Task prompt
The records below hold a stretch from the line with "Now, in the" through the line with "Didden, who's doing"; return exactly those lines, ends included, and nothing more.

Dataset excerpts:
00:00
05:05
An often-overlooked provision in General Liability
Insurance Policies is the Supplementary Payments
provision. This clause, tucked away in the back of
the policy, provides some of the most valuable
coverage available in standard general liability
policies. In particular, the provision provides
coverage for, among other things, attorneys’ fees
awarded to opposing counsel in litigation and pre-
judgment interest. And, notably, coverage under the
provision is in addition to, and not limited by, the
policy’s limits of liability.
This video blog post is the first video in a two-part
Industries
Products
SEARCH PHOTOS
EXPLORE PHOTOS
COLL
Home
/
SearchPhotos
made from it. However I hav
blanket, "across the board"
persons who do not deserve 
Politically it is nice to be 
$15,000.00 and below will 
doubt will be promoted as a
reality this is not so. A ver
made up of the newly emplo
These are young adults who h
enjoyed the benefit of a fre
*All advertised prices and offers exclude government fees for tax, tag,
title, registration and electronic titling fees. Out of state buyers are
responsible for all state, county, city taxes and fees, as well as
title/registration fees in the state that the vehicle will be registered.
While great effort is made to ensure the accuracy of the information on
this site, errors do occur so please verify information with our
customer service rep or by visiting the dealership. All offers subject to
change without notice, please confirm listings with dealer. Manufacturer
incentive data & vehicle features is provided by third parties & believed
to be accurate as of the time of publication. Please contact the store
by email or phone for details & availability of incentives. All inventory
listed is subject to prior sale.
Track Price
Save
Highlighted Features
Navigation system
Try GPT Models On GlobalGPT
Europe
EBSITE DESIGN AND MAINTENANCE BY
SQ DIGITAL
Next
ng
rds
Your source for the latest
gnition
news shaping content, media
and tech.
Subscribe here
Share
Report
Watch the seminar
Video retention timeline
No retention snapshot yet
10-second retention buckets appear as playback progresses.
...
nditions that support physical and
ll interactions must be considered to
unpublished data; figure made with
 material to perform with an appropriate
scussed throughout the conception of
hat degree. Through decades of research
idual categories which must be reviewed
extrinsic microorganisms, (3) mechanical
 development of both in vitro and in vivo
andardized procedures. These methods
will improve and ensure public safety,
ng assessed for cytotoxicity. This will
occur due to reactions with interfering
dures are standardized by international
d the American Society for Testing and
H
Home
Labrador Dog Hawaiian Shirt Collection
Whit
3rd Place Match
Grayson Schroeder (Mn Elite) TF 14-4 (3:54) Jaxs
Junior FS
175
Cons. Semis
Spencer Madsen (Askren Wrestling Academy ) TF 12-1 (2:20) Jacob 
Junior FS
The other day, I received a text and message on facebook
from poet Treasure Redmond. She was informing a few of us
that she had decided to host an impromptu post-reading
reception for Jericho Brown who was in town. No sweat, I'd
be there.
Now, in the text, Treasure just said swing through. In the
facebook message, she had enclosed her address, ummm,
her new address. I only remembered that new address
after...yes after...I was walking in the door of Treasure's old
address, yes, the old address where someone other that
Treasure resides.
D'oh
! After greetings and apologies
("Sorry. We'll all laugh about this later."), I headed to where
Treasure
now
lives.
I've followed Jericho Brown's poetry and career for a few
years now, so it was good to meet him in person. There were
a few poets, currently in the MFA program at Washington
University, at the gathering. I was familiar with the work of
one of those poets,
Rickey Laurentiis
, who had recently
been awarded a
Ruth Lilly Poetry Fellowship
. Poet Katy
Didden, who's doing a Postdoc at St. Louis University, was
--
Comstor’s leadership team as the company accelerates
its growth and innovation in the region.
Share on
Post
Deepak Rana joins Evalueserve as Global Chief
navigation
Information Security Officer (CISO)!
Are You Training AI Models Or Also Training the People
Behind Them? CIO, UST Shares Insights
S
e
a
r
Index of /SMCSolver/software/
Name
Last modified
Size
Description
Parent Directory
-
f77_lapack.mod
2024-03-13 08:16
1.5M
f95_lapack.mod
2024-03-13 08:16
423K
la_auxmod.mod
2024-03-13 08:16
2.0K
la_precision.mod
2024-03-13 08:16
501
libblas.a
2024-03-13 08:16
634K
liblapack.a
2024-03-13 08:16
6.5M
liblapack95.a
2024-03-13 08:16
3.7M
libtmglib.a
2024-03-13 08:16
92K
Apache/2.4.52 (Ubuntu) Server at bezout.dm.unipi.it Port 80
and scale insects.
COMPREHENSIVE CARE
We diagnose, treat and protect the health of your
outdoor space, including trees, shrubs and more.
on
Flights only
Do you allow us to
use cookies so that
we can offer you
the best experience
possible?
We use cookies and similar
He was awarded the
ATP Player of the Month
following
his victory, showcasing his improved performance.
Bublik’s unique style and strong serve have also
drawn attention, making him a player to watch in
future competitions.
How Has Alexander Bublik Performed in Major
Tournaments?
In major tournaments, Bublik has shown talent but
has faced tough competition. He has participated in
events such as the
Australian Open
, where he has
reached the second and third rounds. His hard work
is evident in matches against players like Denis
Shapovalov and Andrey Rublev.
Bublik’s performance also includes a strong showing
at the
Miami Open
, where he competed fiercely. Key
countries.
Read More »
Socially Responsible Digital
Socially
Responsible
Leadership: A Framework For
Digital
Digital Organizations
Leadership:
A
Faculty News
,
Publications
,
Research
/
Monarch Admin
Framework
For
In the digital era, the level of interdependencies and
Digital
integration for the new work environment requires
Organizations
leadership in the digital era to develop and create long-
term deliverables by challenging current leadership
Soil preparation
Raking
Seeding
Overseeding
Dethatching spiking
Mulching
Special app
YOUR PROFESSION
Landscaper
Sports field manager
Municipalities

The completed task
Now, in the text, Treasure just said swing through. In the
facebook message, she had enclosed her address, ummm,
her new address. I only remembered that new address
after...yes after...I was walking in the door of Treasure's old
address, yes, the old address where someone other that
Treasure resides.
D'oh
! After greetings and apologies
("Sorry. We'll all laugh about this later."), I headed to where
Treasure
now
lives.
I've followed Jericho Brown's poetry and career for a few
years now, so it was good to meet him in person. There were
a few poets, currently in the MFA program at Washington
University, at the gathering. I was familiar with the work of
one of those poets,
Rickey Laurentiis
, who had recently
been awarded a
Ruth Lilly Poetry Fellowship
. Poet Katy
Didden, who's doing a Postdoc at St. Louis University, was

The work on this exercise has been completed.